DEFINITION of SEC Release IA-1092
The SEC Release IA-1092 is a release from the Securities & Exchange Commission (SEC) that provides uniform interpretations of how state and federal advisor laws apply to those that provide financial services.
The SEC Release IA-1092 builds on the Investment Advisers Act of 1940 or the Advisers Act that Congress enacted to protect persons who rely on investment advisers for advice on purchasing and selling securities.
BREAKING DOWN SEC Release IA-1092
SEC Release IA-1092 is the result of a 1987 collaboration between the Securities & Exchange Commission (SEC) on the federal side and the North American Securities Administrators Association (NASAA) on the state side.
The organizations issued IA 1092 in 1987, given the proliferation of financial planning and investment advice.
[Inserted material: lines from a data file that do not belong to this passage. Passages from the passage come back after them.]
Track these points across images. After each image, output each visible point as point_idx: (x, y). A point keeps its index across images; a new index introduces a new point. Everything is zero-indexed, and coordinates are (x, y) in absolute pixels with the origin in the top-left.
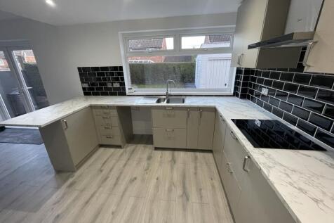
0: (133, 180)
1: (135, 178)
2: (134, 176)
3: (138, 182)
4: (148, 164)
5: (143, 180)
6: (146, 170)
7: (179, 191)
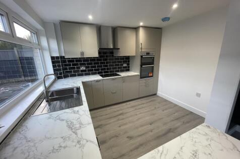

The act reaffirmed the definition of an IA (investment advisor) as stated in IA 770 and added some refinements:
- First, pension consultants and advisers to athletes and entertainers were included as providers of investment advice.
- Second, in some cases firms that recommend investment advisers also had to register themselves.
- Even if an IA did not render investment advice as his or her principal business activity, simply doing so with some regularity in many cases was enough to require registration.
- If a registered representative of a broker-dealer set up a separate business entity to provide financial planning or investment advice for a fee, she or he was not allowed to rely on the broker-dealer exemption from registration. (This became known as a statutory investment adviser.)
- Compensation did not have to be monetary to fall under the definition. Simply the receipt of products, services or even discounts was also considered compensation.
With regard to sports or entertainment agents, those individuals that negotiated contracts but did not render investment advice were excluded from the definition of an investment advisor.
SEC Release IA-1092 and the Investment Advisers Act of 1940
The Investment Advisers Act of 1940 defines an investment adviser as any person who, either directly or indirectly through writings, engages in the business of advising others on the value or profitability of securities and receives compensation for this. Guidelines for the Investment Advisers Act of 1940 can be found in Title 15 section 80b-1 of the United States Code, which notes that investment advisers are of national concern, due to:
- Their advice, counsel, publications, writings, analyses, and reports being in line with interstate commerce.
- Their work customarily relating to the purchase and sale of securities that trade on national securities exchanges and in interstate over-the-counter (OTC) markets.
- Their connection with securities issued by companies engaged in interstate commerce.
- The volume of transactions often materially affecting interstate commerce, national securities exchanges, other securities markets, and even the national banking system and economy as a whole.